### Aim of the exercise
Beginning with the line where "background: #0ea5e9 ->" appears, set down each line exactly until the records below end, and omit the pictures.

___ Records to process ___

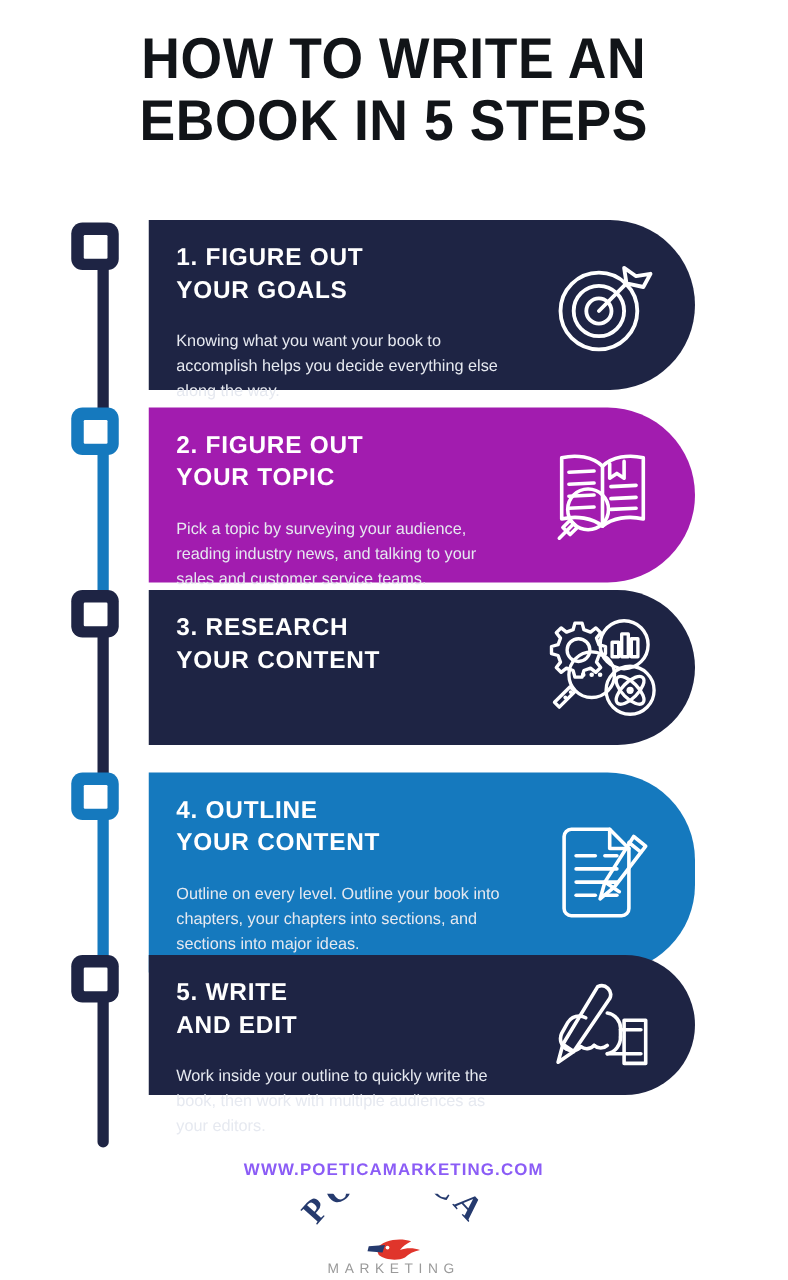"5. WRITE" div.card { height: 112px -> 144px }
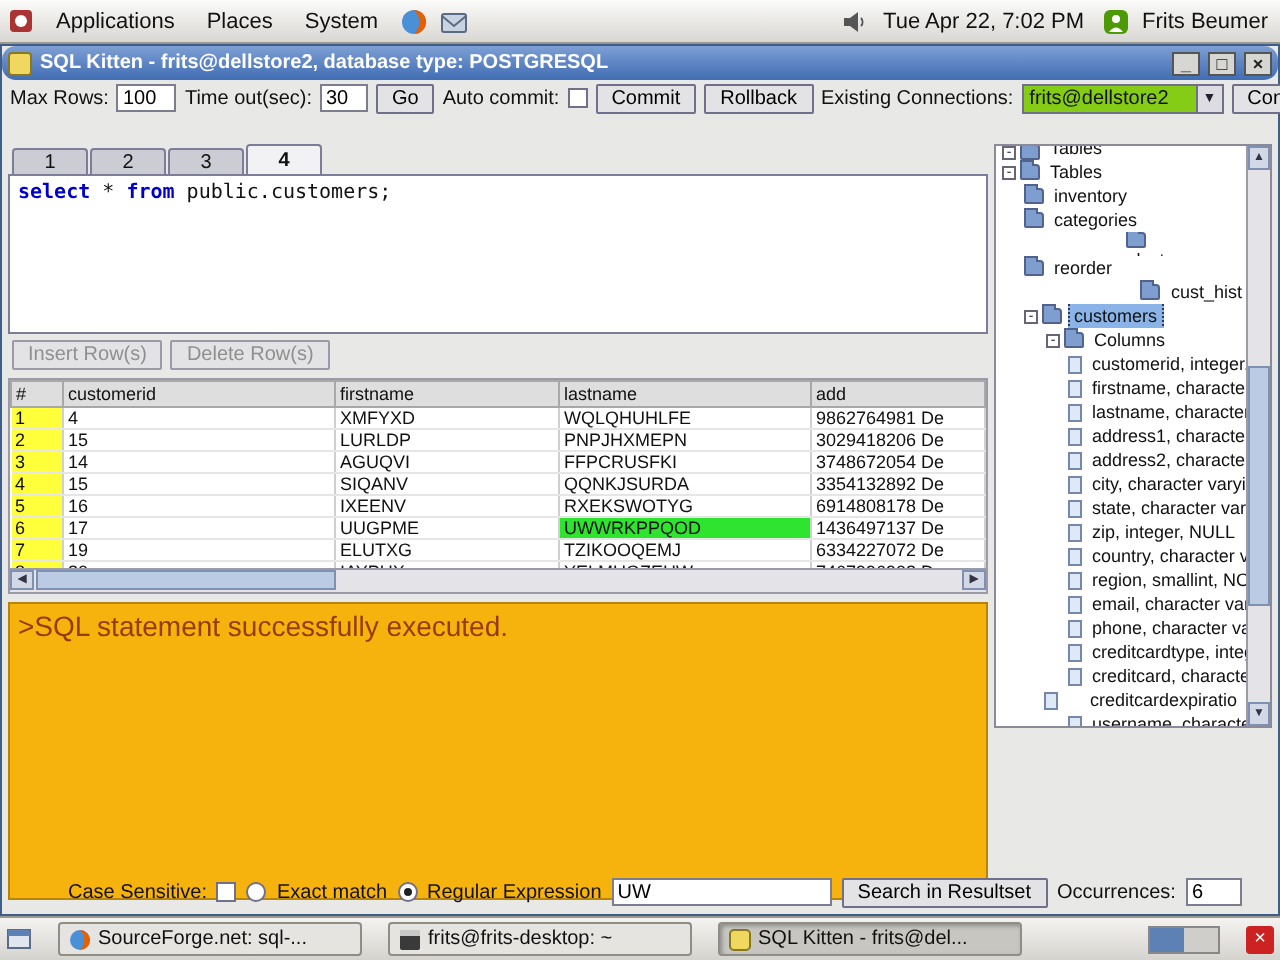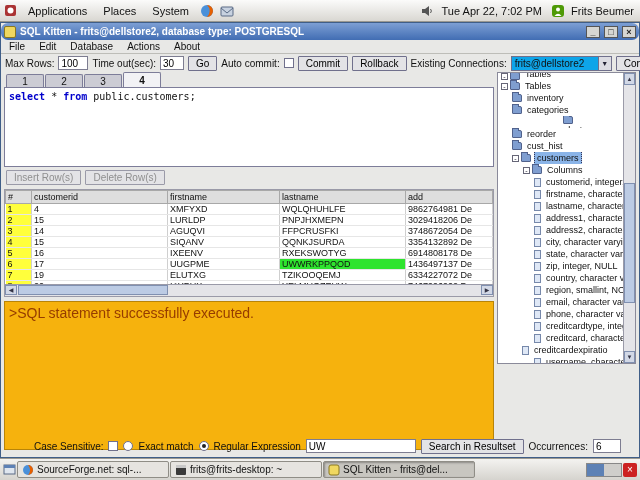"File" div.menubar { html: <div> <span>File</span> <span>Edit</span> <span>Database</span> <span>Actions</span> <span>About</span> </div> -> none }
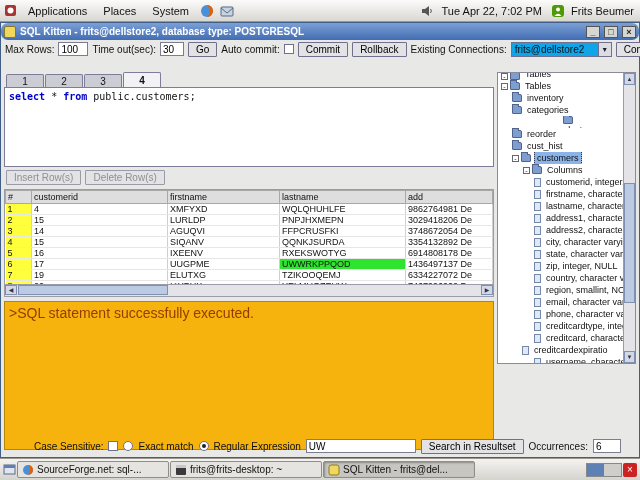"frits@dellstore2" .combo { background: #0ea5e9 -> #84cc16 }
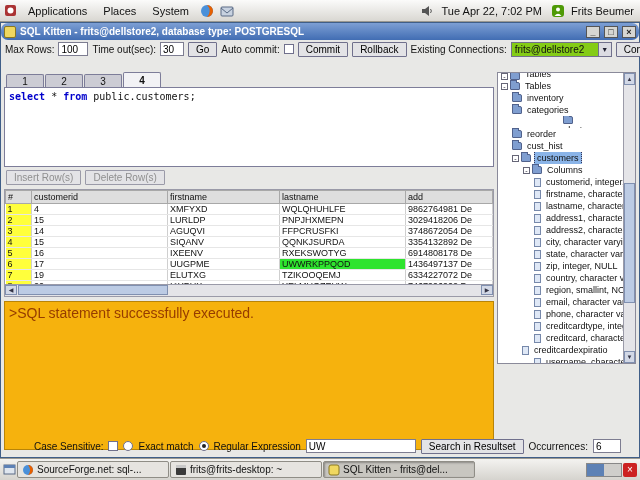"cust_hist" div.tree-row { justify-content: none -> flex-end }
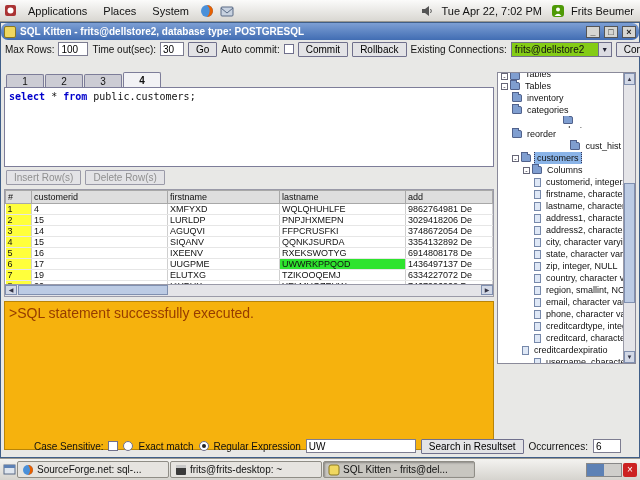"creditcardexpiratio" div.tree-row { gap: none -> 11px }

___

### Answer to the exercise
"frits@dellstore2" .combo { background: #0ea5e9 -> #84cc16 }
"cust_hist" div.tree-row { justify-content: none -> flex-end }
"creditcardexpiratio" div.tree-row { gap: none -> 11px }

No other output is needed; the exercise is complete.